The critics seem to be largely fixated on three things: the set being a distraction, the time in which the play is set and what sort of Hamlet Cumberbatch is portraying.

 

The set is immense and sumptuous – later imploding to become something much darker and sinister – but I was only truly distracted by it when it first appeared, staring in wonder with my jaw resting on my chest. After that I was drawn to the players and the story. For me the set only enhanced my experience.

 

I agree that the time in which the play was set was somewhat ambiguous but I don’t see why this mattered. Generally I saw it as being a fairly modern setting but ultimately this Elsinore seemed quite fantastical and ambiguity and fantasy go quite well together I think. So really … who cares?

 

What sort of Hamlet is Cumberbatch? “A bloody good one” according to his mother and I concur. Quite frankly I had no idea that this was “a thing” – I’ve never seen any other Hamlet so for me Cumberbatch’s will always be the definitive performance, the gauge by which I judge all others. I found him beguiling, seriously funny, mad with grief and anger, heart-breaking and full of rage.

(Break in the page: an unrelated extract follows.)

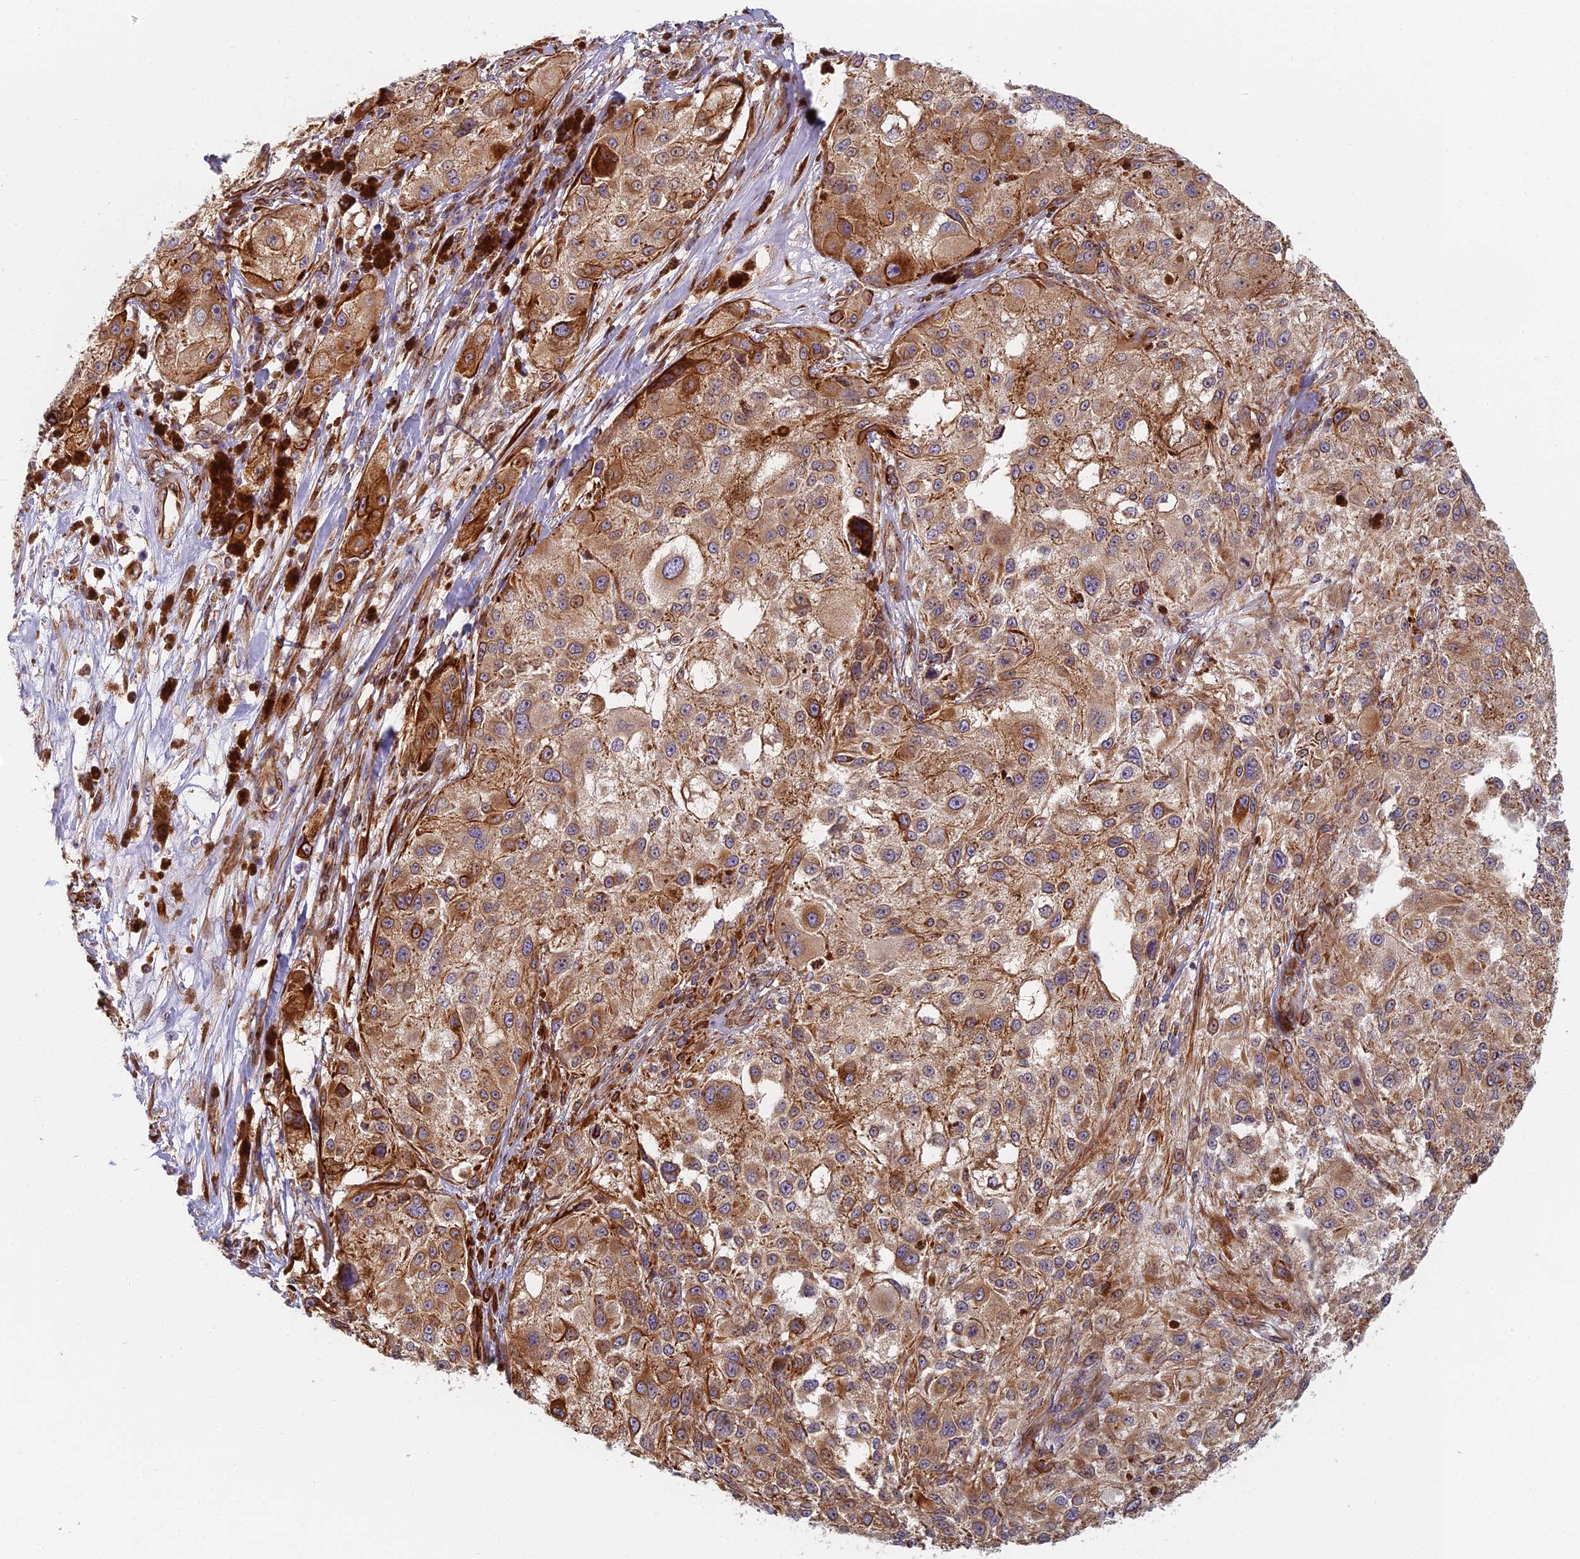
{"staining": {"intensity": "moderate", "quantity": ">75%", "location": "cytoplasmic/membranous"}, "tissue": "melanoma", "cell_type": "Tumor cells", "image_type": "cancer", "snomed": [{"axis": "morphology", "description": "Necrosis, NOS"}, {"axis": "morphology", "description": "Malignant melanoma, NOS"}, {"axis": "topography", "description": "Skin"}], "caption": "Immunohistochemical staining of human malignant melanoma displays medium levels of moderate cytoplasmic/membranous staining in approximately >75% of tumor cells.", "gene": "ABCB10", "patient": {"sex": "female", "age": 87}}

Most of all I felt great empathy towards him.

 

The instant standing ovation at the end was so well-deserved. Cumberbatch hadn’t quite reached the trinity of blood, sweat and tears but two out of three ain’t bad. He is a force of nature on stage, a fact enforced by the soaked t-shirt, and I only wish I could go and see this Hamlet again and again.

 

Judgement?”
“A hit, a palpable hit.”

William Shakespeare, Hamlet, Act 5, Scene 2

 

A sweaty Hamlet contemplates killing Claudius. Photographer: Johan Persson.